Errors below 1e-6 are floating-point noise — bit-identical math up to operation order. The remaining mismatches are documented:

  • exp_cov: pandas EWM uses bias-corrected weights by default; this crate uses the un-corrected geometric form, matching PyPortfolioOpt's underlying formula.
  • ledoit_wolf / oracle_approximating: PyPortfolioOpt delegates to scikit-learn's estimators, which use a slightly different shrinkage normalisation. This crate implements the original Ledoit-Wolf 2003 / Chen-Wiesel-Eldar 2010 papers directly.
  • hrp / cla_max_sharpe: tie-breaking in the linkage and corner-portfolio interpolation differs at machine precision; weight ordering may swap by < 5%.

All other estimators agree to within solver-iterate precision (1e-6 or tighter).

Comparison with PyPortfolioOpt

PyPortfolioOpt rust-portfolio-opt
Language Python Rust
Numerical backend NumPy / SciPy / cvxpy nalgebra
Optimisation backend SLSQP, ECOS, OSQP (cvxpy) Custom active-set QP solver
Inequality constraints in EF yes (cvxpy) equality + box bounds only
Sector constraints yes not yet supported
LP-based discrete allocation yes (cvxpy) greedy / rounded only
Weight cleaning yes yes
Frontier plotting matplotlib bring your own

Deferred features

These pieces of PyPortfolioOpt are intentionally not (yet) ported because they would require pulling in a heavier solver dependency or a third-party stat library. PRs welcome.

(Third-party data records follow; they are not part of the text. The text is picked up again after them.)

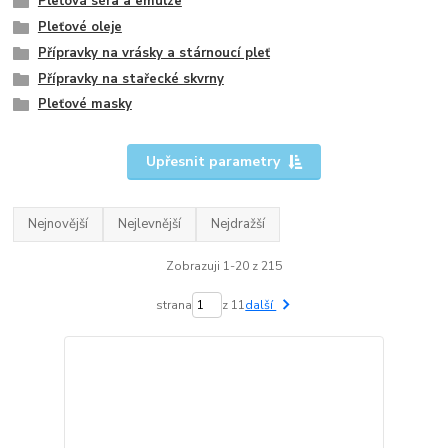
Pleťová séra a emulze
Pleťové oleje
Přípravky na vrásky a stárnoucí pleť
Přípravky na stařecké skvrny
Pleťové masky
Upřesnit parametry
Nejnovější
Nejlevnější
Nejdražší
Zobrazuji 1-20 z 215
strana
z 11
další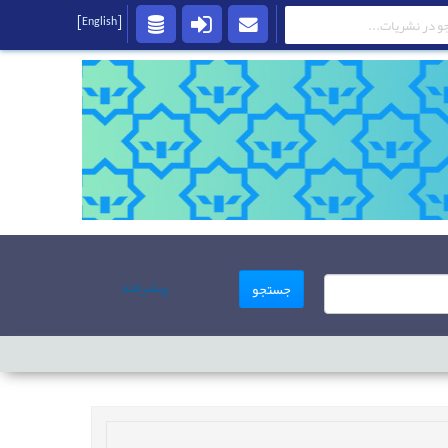
[English]
پیشرفته
جستجو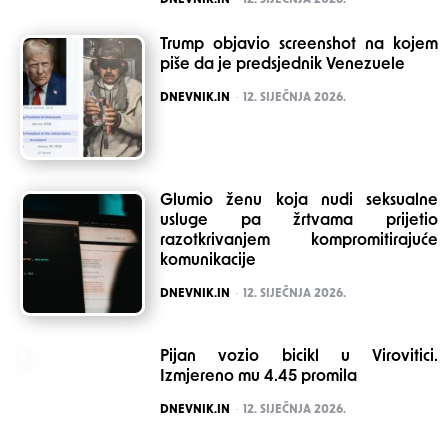
DNEVNIK.IN
12. SIJEČNJA 2026.
Trump objavio screenshot na kojem
piše da je predsjednik Venezuele
POSTED
DNEVNIK.IN
12. SIJEČNJA 2026.
Glumio ženu koja nudi seksualne
usluge pa žrtvama prijetio
razotkrivanjem kompromitirajuće
komunikacije
POSTED
DNEVNIK.IN
12. SIJEČNJA 2026.
Pijan vozio bicikl u Virovitici.
Izmjereno mu 4.45 promila
POSTED
DNEVNIK.IN
12. SIJEČNJA 2026.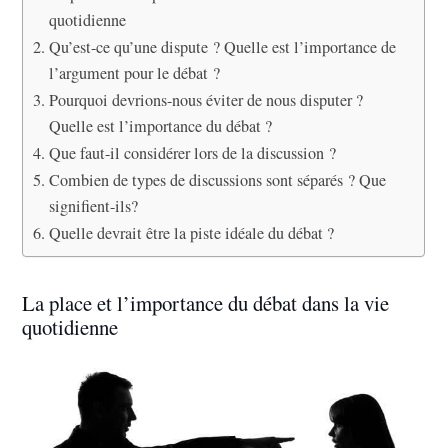
quotidienne
Qu’est-ce qu’une dispute ? Quelle est l’importance de
l’argument pour le débat ?
Pourquoi devrions-nous éviter de nous disputer ?
Quelle est l’importance du débat ?
Que faut-il considérer lors de la discussion ?
Combien de types de discussions sont séparés ? Que
signifient-ils?
Quelle devrait être la piste idéale du débat ?
La place et l’importance du débat dans la vie
quotidienne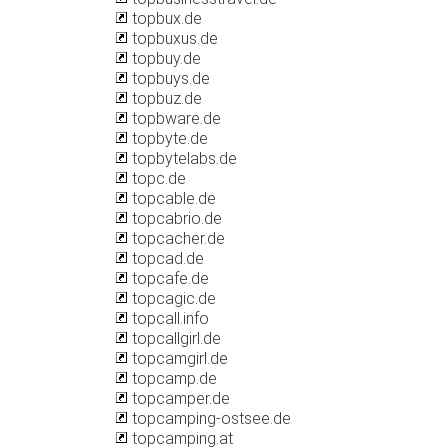
topbux.de
topbuxus.de
topbuy.de
topbuys.de
topbuz.de
topbware.de
topbyte.de
topbytelabs.de
topc.de
topcable.de
topcabrio.de
topcacher.de
topcad.de
topcafe.de
topcagic.de
topcall.info
topcallgirl.de
topcamgirl.de
topcamp.de
topcamper.de
topcamping-ostsee.de
topcamping.at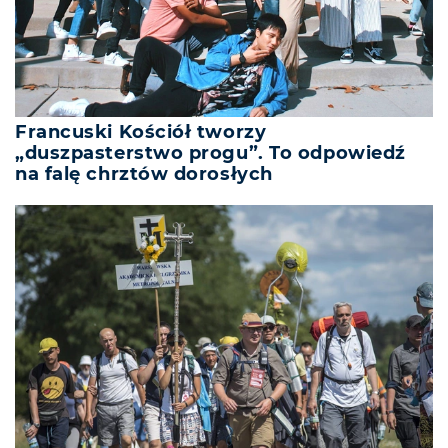
Francuski Kościół tworzy
„duszpasterstwo progu”. To odpowiedź
na falę chrztów dorosłych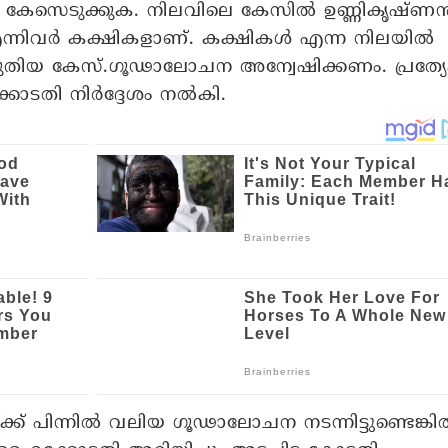
 കേസെടുക്കുക. നിലവിലെ കേസിൽ ഉണ്ണികൃഷ്ണ
സ് എന്നിവർ കക്ഷികളാണ്. കക്ഷികൾ എന്ന നിലയിൽ
 പുതിയ കേസ്.ഗൂഢാലോചന അന്വേഷിക്കണം. പ്രത്യ
ോടതി നിർദ്ദേശം നൽകി.
്ക് പിന്നിൽ വലിയ ഗൂഢാലോചന നടന്നിട്ടുണ്ടെങ്ക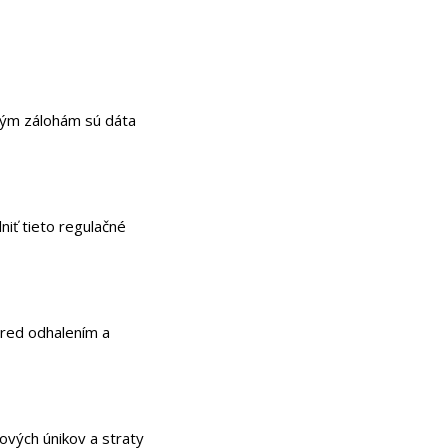
ovým zálohám sú dáta
iť tieto regulačné
pred odhalením a
tových únikov a straty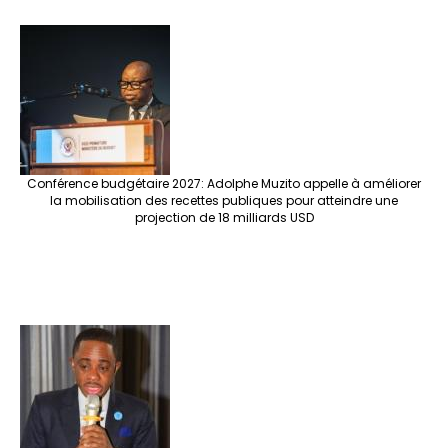
Conférence budgétaire 2027: Adolphe Muzito appelle à améliorer
la mobilisation des recettes publiques pour atteindre une
projection de 18 milliards USD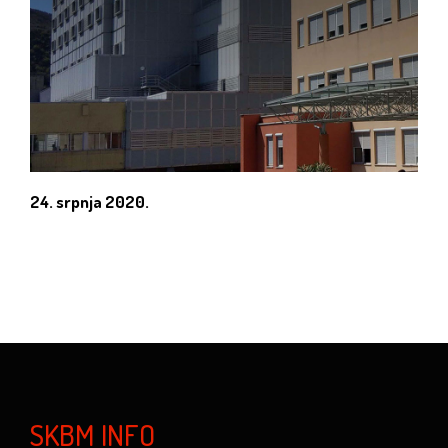
24. srpnja 2020.
SKBM INFO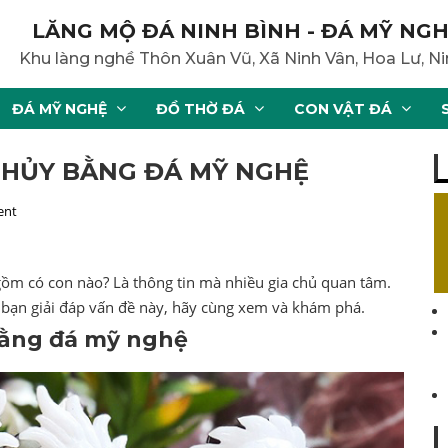
LĂNG MỘ ĐÁ NINH BÌNH - ĐÁ MỸ NGH
Khu làng nghề Thôn Xuân Vũ, Xã Ninh Vân, Hoa Lư, Ni
ĐÁ MỸ NGHỆ
ĐỒ THỜ ĐÁ
CON VẬT ĐÁ
HỦY BẰNG ĐÁ MỸ NGHỆ
ent
ồm có con nào? Là thông tin mà nhiều gia chủ quan tâm.
 bạn giải đáp vấn đề này, hãy cùng xem và khám phá.
bằng đá mỹ nghệ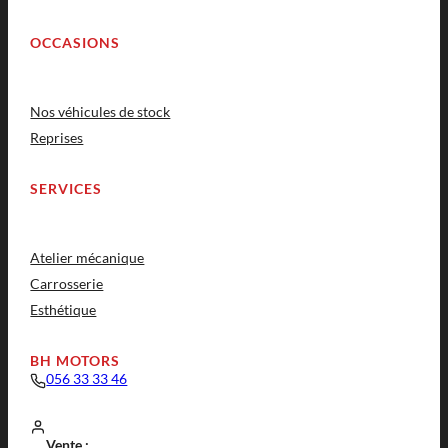
OCCASIONS
Nos véhicules de stock
Reprises
SERVICES
Atelier mécanique
Carrosserie
Esthétique
BH MOTORS
056 33 33 46
Vente :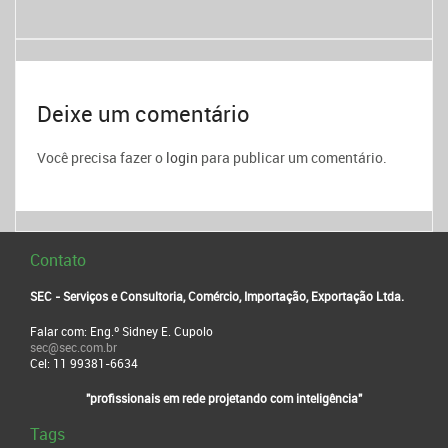
Deixe um comentário
Você precisa fazer o
login
para publicar um comentário.
Contato
SEC - Serviços e Consultoria, Comércio, Importação, Exportação Ltda.
Falar com: Eng.º Sidney E. Cupolo
sec@sec.com.br
Cel: 11 99381-6634
"profissionais em rede projetando com inteligência"
Tags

  • EfficientSemivariance — minimise downside-only variance. Doable in the current QP backend with auxiliary variables; not implemented yet.
  • EfficientCVaR — minimise Conditional Value-at-Risk. Requires an LP solver (the formulation has T inequality constraints, one per observation).
  • EfficientCDaR — minimise Conditional Drawdown-at-Risk. Same LP-solver requirement as CVaR, with an additional path-dependent constraint.
  • DiscreteAllocation::lp_portfolio — exact integer-LP allocation. Requires an MILP solver such as coin-cbc or highs.
  • min_cov_determinant — robust Minimum Covariance Determinant estimator. Wraps scikit-learn's fast_mcd; would need a pure-Rust port of the FAST-MCD algorithm.
  • Sector constraints, custom convex objectives (add_constraint, add_sector_constraints, convex_objective, nonconvex_objective) — depend on cvxpy's general inequality and DSL support.
  • transaction_cost, ex_ante_tracking_error, ex_post_tracking_error — objective-function helpers that need L¹ norm or benchmark-relative variance constraints outside the QP scope.
  • Plotting — out of scope by design. The crate exports the underlying data (frontier points, dendrogram link matrix) so callers can render with their plotting library of choice.

If you need any of these today, stay with PyPortfolioOpt — everything else is at parity.

Status

This is a 0.x release: API surface tracks PyPortfolioOpt 1.5.5 and is reasonably stable, but breaking changes are possible until 1.0. Bug reports and PRs welcome.

License

MIT — see LICENSE.

PyPortfolioOpt is © Robert Andrew Martin and contributors, also MIT-licensed; this crate is an independent port and not affiliated with the upstream project.